### [ZITIERTER TEXTAUSZUG]
%%

Zartheit und Eleganz – Die unvergleichliche Kunst der Rosalba Carriera

Ihr Atelier war sogar in Reiseführern vermerkt: Von Rosalba Carriera porträtiert zu werden, galt in der ersten Hälfte des 18. Jahrhunderts als besonderer Höhepunkt einer Venedig-Reise. Zur 350-Jahrfeier von Rosalba Carrieras Geburtstag widmet der Dresdner Zwinger nun der überragenden Meisterin des Pastells eine wunderbar elegante Ausstellung.
Titelbild
Bildnis eines jungen Mannes, um 1720, National Gallery, London.Foto: Sailko CC BY 3.0
Von 26. Juni 2023

Am 12. Januar 1673 wird Rosalba als erste von drei Töchtern des Ehepaars Andrea und Alba Carriera in Venedig geboren. Die Eltern ermöglichen ihren Töchtern eine gute Ausbildung. Sie umfasst Unterweisungen in Musik, Latein und Französisch, doch auch Sticken und kunsthandwerkliche Spitzenherstellung, die im Venedig des späten 17. Jahrhunderts bereits auf eine lange und berühmte Tradition zurückblicken kann, stehen auf dem Unterrichtsprogramm der Mädchen.

Liebevolle Familienbande

Schon in diesen gemeinsamen Kindheitstagen scheinen sich die Schwestern Carriera sehr verbunden gewesen zu sein, denn als Rosalba im Alter von 22 Jahren eine Kunstwerkstatt eröffnet, um dort Miniaturen zu malen und zu verkaufen, bezieht sie ihre beiden jüngeren Geschwister Giovanna und Angela sofort mit ein.

Sie gibt beiden Malunterricht und legt so den Grundstein für ihr kleines, feines, familiär geprägtes Unternehmen. Auch die verwitwete Mutter hilft von Anfang an im Kunstatelier mit.

Selbstporträt mit einem Bildnis der Schwester Giovanna, um 1715, Pastell auf Papier, 71 x 57 cm Foto: public domain

Miniaturen auf Elfenbein

Der zurückhaltende und bescheidene Star der Werkstatt ist und bleibt jedoch Rosalba. Entstehen von ihrer Hand zuerst meist ovale Vignetten mit figürlichen Allegorien oder goldgerahmte Porträts im Taschenformat, die sie mit Gouache- und Aquarellfarben auf Elfenbein mehr tupft als malt, so wendet sie sich ab 1700 verstärkt der malerischen Zeichnung mit Pastellkreiden zu.

%%

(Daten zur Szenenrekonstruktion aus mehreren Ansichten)
%%

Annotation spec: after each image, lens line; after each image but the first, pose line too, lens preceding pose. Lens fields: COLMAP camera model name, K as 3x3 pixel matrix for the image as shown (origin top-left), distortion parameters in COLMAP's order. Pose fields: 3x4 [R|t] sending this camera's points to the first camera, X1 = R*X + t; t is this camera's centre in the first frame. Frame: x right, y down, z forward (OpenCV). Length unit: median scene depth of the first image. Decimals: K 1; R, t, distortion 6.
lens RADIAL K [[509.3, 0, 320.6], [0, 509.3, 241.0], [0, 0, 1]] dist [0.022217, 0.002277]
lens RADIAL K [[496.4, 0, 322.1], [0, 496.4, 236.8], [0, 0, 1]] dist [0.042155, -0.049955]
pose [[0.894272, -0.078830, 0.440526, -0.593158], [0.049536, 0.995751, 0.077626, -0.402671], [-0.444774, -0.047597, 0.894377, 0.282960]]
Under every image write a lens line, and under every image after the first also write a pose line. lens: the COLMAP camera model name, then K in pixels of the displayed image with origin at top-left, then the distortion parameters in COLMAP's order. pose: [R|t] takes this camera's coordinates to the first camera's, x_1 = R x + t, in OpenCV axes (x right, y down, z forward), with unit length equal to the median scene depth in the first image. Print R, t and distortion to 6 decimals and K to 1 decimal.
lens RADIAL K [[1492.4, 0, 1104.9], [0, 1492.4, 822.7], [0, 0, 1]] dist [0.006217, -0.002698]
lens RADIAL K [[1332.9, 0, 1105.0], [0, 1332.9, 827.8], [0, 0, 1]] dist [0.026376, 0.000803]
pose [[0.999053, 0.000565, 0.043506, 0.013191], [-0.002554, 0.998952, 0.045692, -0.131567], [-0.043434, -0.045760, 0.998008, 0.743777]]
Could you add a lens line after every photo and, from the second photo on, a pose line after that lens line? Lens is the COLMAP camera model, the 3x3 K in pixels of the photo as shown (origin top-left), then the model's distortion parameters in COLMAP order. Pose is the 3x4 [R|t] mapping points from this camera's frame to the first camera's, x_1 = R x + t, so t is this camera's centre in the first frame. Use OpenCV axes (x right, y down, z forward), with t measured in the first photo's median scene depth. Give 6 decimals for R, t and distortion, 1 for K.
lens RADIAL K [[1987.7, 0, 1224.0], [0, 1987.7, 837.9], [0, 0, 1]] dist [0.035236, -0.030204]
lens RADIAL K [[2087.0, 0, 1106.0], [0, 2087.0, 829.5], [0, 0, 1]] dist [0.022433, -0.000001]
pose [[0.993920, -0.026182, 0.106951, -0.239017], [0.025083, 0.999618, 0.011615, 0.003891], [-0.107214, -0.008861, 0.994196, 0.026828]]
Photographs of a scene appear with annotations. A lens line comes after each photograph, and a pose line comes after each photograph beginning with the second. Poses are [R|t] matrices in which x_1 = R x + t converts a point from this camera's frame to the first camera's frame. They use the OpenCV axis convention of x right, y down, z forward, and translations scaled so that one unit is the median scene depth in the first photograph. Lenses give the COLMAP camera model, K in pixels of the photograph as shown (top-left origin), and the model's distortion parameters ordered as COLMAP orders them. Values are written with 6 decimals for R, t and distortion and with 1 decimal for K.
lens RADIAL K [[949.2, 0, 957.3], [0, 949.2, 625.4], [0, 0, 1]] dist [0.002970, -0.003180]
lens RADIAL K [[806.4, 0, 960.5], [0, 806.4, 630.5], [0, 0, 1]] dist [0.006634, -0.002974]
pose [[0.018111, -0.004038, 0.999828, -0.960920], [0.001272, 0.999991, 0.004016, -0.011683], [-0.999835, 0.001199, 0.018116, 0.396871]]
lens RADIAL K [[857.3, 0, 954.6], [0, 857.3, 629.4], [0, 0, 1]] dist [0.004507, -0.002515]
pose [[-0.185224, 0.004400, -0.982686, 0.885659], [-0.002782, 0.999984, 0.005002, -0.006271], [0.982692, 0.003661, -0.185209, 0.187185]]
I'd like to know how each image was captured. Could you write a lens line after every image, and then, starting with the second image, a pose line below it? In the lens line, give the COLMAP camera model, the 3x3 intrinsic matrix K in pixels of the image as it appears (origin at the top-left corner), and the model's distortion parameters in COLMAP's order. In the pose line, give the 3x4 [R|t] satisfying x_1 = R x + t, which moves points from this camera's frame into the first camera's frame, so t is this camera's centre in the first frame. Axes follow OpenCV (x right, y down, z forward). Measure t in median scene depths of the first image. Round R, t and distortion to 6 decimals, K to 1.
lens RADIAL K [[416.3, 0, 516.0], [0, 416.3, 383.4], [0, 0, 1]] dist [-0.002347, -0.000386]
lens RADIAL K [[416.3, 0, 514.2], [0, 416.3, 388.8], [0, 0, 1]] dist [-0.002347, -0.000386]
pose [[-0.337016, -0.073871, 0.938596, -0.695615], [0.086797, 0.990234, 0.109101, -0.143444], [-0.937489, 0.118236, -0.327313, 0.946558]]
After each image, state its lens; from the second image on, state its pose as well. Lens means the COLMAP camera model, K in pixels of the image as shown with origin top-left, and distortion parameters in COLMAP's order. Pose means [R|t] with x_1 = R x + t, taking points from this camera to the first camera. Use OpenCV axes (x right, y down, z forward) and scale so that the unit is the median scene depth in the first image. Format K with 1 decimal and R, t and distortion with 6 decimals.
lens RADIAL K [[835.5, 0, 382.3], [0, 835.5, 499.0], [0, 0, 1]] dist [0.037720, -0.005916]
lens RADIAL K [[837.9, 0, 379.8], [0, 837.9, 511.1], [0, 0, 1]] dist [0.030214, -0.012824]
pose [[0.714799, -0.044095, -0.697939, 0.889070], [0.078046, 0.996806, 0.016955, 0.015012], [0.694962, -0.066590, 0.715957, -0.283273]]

%%

### [AUFGABENSTELLUNG]
Führen Sie sämtliche Unterrichtsinhalte auf, die laut dem Text über Rosalba Carriera zur Ausbildung der Töchter des Ehepaars Carriera gehörten.

### [ERGEBNIS]
Musik, Latein, Französisch, Sticken, kunsthandwerkliche Spitzenherstellung